Stored data
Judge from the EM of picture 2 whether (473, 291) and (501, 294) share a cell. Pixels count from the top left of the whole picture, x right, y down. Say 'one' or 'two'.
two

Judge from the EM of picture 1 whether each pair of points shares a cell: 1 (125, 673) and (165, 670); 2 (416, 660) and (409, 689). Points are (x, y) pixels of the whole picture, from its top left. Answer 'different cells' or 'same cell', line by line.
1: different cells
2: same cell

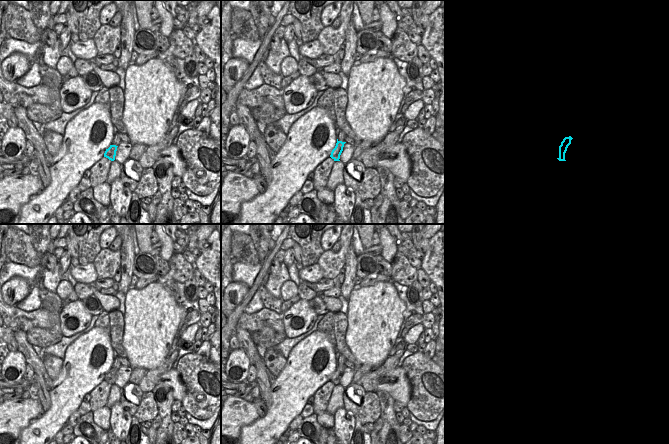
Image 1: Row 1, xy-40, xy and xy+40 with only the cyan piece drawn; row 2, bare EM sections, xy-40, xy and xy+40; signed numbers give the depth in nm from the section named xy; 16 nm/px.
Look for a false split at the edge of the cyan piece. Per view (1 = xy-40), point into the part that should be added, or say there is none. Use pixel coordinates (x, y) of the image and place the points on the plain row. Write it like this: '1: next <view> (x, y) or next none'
1: next none

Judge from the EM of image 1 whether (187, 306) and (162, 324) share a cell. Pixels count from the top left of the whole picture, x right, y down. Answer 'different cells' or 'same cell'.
different cells

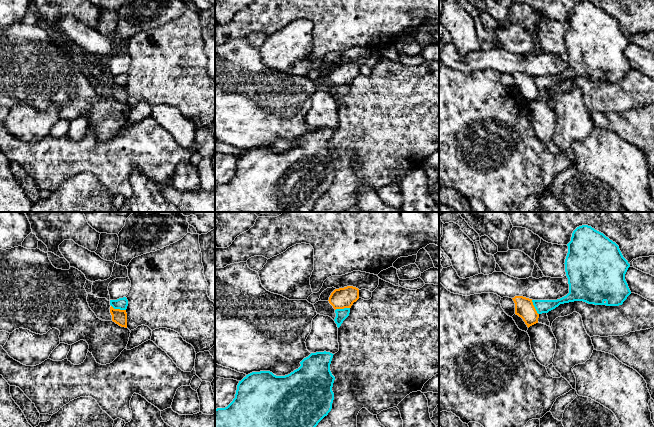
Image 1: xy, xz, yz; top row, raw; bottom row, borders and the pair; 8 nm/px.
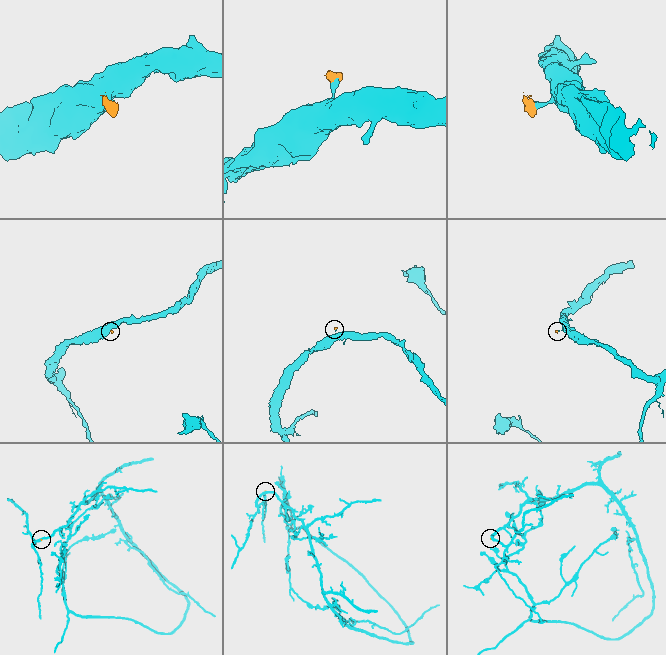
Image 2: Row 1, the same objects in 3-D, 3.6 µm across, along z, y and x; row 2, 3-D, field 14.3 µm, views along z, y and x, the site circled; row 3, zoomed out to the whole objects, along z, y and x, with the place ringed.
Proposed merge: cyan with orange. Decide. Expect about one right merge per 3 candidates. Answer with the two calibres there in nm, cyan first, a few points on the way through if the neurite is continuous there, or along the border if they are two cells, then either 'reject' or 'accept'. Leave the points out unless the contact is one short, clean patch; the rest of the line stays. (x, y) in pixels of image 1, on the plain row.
90 nm thick on the cyan side, 110 nm on the other; border along xy (111, 81), (114, 84), (125, 86); reject

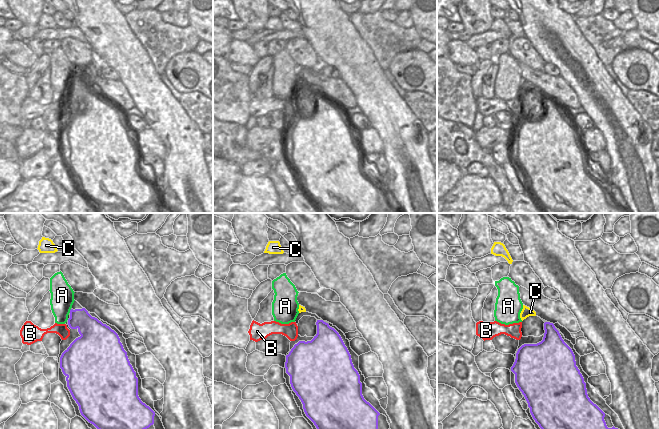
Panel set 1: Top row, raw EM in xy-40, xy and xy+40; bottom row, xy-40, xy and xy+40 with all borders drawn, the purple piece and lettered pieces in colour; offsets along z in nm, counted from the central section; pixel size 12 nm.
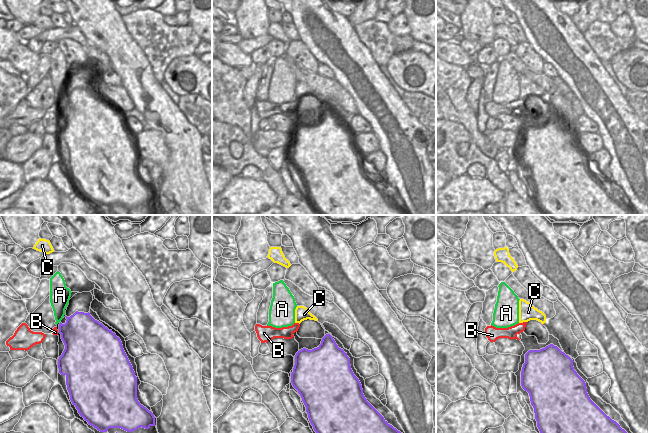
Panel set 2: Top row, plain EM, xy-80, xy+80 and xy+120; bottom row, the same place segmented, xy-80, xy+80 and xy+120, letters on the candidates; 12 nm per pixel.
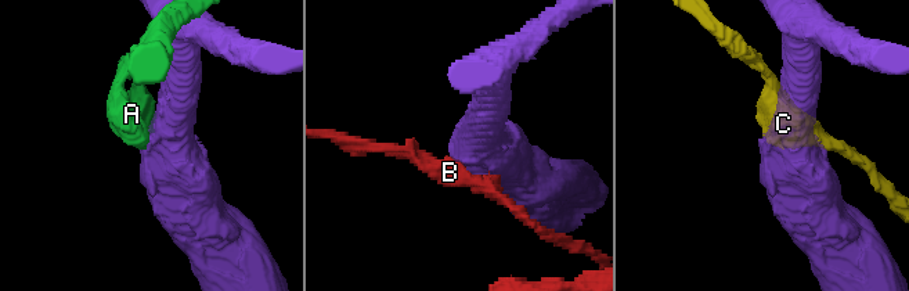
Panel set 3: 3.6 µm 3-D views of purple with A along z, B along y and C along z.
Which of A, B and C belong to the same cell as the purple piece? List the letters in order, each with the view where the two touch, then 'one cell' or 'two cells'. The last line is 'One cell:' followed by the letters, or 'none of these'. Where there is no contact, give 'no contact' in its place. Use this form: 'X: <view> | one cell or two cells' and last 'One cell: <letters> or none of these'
A: xy-40 | two cells
B: no contact | two cells
C: no contact | two cells
One cell: none of these

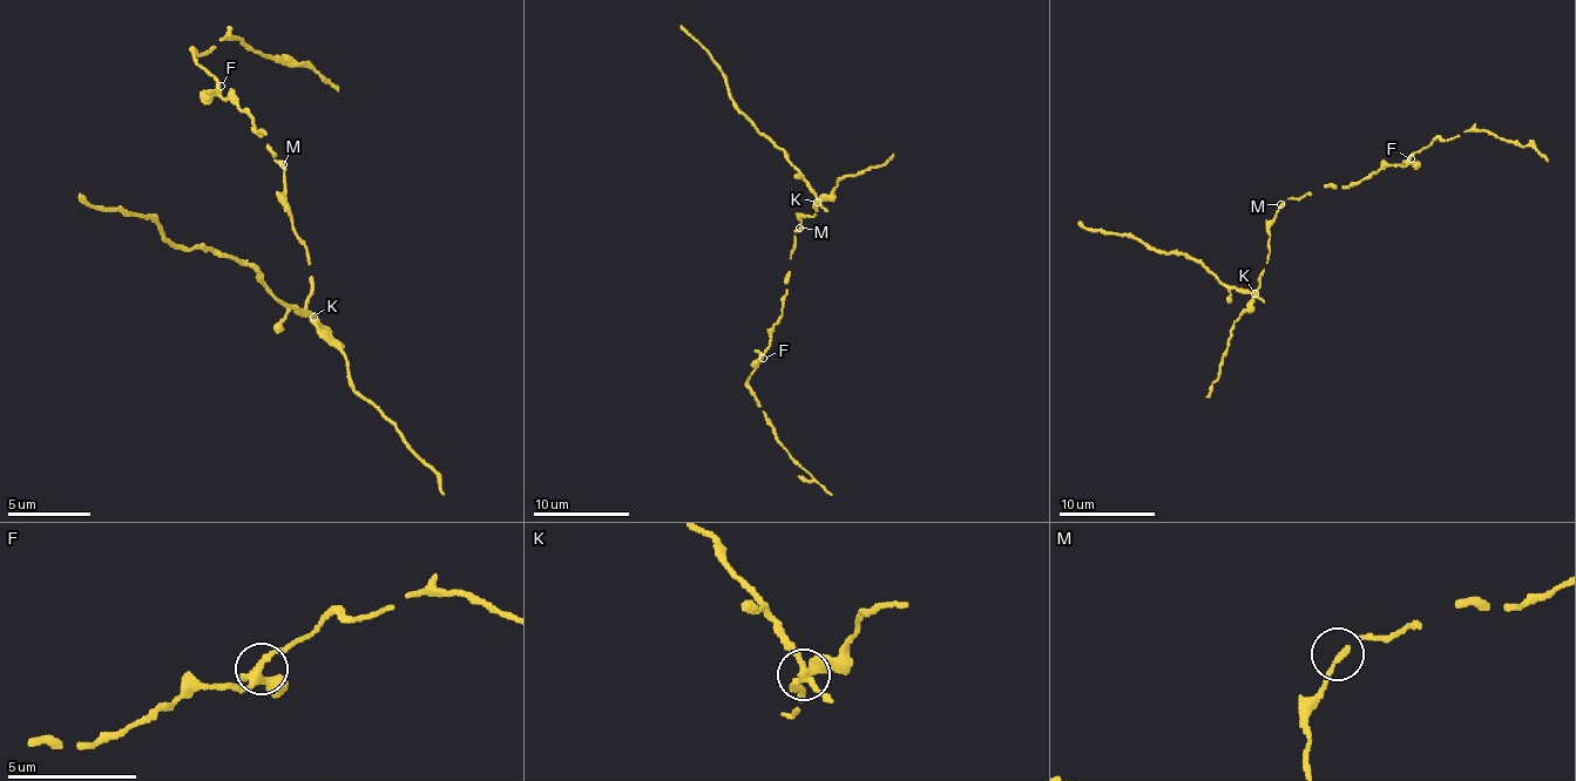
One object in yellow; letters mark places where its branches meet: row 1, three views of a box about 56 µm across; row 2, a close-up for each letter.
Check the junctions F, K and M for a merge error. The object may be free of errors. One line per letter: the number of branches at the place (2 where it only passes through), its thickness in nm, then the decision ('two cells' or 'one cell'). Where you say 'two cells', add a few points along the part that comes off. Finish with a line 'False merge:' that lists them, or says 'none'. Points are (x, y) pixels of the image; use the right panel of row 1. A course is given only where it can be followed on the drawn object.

## Problem description
The answer must be the lines from the first one in the records through the line containing "Image 1: Row", copied exactly, with no pictures.

## Answer to the problem
Judge from the EM of picture 2 whether (473, 291) and (501, 294) share a cell. Pixels count from the top left of the whole picture, x right, y down. Say 'one' or 'two'.
two

Judge from the EM of picture 1 whether each pair of points shares a cell: 1 (125, 673) and (165, 670); 2 (416, 660) and (409, 689). Points are (x, y) pixels of the whole picture, from its top left. Answer 'different cells' or 'same cell', line by line.
1: different cells
2: same cell

Image 1: Row 1, xy-40, xy and xy+40 with only the cyan piece drawn; row 2, bare EM sections, xy-40, xy and xy+40; signed numbers give the depth in nm from the section named xy; 16 nm/px.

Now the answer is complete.